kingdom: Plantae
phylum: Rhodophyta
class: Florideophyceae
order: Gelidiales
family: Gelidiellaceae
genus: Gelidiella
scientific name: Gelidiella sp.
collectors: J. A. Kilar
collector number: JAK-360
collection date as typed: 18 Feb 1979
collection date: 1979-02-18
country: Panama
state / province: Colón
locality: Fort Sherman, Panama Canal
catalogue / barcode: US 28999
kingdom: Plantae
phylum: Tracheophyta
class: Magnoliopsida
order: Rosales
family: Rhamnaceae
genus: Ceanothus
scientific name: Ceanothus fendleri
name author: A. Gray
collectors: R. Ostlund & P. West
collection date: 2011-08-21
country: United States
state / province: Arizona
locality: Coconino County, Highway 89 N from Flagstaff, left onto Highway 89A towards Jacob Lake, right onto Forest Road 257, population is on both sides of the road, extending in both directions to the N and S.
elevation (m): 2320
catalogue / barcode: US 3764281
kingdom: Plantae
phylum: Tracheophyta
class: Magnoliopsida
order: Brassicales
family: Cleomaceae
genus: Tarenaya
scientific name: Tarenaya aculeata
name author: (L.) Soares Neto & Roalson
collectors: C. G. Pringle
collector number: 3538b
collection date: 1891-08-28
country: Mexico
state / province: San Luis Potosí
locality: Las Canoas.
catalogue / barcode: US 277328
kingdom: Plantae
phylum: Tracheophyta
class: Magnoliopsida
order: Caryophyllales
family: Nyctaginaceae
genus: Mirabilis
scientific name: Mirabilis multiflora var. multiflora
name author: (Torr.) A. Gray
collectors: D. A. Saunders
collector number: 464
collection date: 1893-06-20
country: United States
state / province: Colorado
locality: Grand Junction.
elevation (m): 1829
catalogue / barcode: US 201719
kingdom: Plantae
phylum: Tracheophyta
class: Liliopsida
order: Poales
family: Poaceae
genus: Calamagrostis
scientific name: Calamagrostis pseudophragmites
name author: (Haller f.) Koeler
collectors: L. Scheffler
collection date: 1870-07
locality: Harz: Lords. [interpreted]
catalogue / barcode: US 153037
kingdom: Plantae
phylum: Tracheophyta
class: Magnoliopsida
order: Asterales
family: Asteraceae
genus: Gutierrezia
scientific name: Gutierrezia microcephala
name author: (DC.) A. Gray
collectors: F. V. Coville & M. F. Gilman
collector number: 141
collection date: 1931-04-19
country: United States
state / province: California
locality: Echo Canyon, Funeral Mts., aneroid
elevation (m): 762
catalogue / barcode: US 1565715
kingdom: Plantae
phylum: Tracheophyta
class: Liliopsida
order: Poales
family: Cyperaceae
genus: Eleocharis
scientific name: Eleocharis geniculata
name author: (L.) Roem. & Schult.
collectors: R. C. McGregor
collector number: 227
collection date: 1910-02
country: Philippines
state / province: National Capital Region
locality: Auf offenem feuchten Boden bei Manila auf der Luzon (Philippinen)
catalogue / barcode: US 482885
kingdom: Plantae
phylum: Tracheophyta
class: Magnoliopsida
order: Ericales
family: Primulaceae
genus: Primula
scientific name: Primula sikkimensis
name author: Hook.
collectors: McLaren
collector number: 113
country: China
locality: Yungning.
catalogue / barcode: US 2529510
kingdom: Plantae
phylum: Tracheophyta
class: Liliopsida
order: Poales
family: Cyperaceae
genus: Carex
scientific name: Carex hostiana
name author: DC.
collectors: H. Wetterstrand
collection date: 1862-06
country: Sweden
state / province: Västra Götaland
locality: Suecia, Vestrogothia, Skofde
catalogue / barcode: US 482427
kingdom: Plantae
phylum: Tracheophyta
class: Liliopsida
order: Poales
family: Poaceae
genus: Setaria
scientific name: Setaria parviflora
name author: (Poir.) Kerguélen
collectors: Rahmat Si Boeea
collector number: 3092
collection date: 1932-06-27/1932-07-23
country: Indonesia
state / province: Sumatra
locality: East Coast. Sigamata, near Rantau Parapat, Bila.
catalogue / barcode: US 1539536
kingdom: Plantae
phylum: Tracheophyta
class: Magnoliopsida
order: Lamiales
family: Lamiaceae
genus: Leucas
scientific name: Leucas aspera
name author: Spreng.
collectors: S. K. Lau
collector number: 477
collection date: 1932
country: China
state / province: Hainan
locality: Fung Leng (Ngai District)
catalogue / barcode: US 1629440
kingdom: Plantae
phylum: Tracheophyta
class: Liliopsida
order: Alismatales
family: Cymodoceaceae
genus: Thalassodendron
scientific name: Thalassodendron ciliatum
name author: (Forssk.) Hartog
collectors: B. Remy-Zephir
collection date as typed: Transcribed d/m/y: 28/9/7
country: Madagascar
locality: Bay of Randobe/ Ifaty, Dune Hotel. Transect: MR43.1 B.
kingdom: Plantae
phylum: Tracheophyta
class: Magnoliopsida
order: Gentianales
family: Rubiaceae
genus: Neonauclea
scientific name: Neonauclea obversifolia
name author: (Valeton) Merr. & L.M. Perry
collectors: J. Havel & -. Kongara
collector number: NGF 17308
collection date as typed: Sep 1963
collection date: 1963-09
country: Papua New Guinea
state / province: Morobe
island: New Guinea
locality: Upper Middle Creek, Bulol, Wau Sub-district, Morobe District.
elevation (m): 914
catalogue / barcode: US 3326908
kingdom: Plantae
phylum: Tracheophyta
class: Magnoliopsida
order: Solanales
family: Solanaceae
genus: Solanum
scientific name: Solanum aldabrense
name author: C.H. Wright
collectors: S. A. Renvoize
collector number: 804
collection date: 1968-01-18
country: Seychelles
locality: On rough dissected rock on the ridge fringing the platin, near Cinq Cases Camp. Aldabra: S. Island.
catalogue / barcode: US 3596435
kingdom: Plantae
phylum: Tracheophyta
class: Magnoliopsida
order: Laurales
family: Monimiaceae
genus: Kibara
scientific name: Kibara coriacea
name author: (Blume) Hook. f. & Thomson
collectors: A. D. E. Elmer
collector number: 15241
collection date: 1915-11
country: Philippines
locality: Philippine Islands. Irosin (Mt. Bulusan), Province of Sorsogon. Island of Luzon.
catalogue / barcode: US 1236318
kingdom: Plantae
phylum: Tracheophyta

..........

__The request__:
Copy the items word for word, from the line containing "collector number: 804" through the last line of the items.

__Worked answer__:
collector number: 804
collection date: 1968-01-18
country: Seychelles
locality: On rough dissected rock on the ridge fringing the platin, near Cinq Cases Camp. Aldabra: S. Island.
catalogue / barcode: US 3596435
kingdom: Plantae
phylum: Tracheophyta
class: Magnoliopsida
order: Laurales
family: Monimiaceae
genus: Kibara
scientific name: Kibara coriacea
name author: (Blume) Hook. f. & Thomson
collectors: A. D. E. Elmer
collector number: 15241
collection date: 1915-11
country: Philippines
locality: Philippine Islands. Irosin (Mt. Bulusan), Province of Sorsogon. Island of Luzon.
catalogue / barcode: US 1236318
kingdom: Plantae
phylum: Tracheophyta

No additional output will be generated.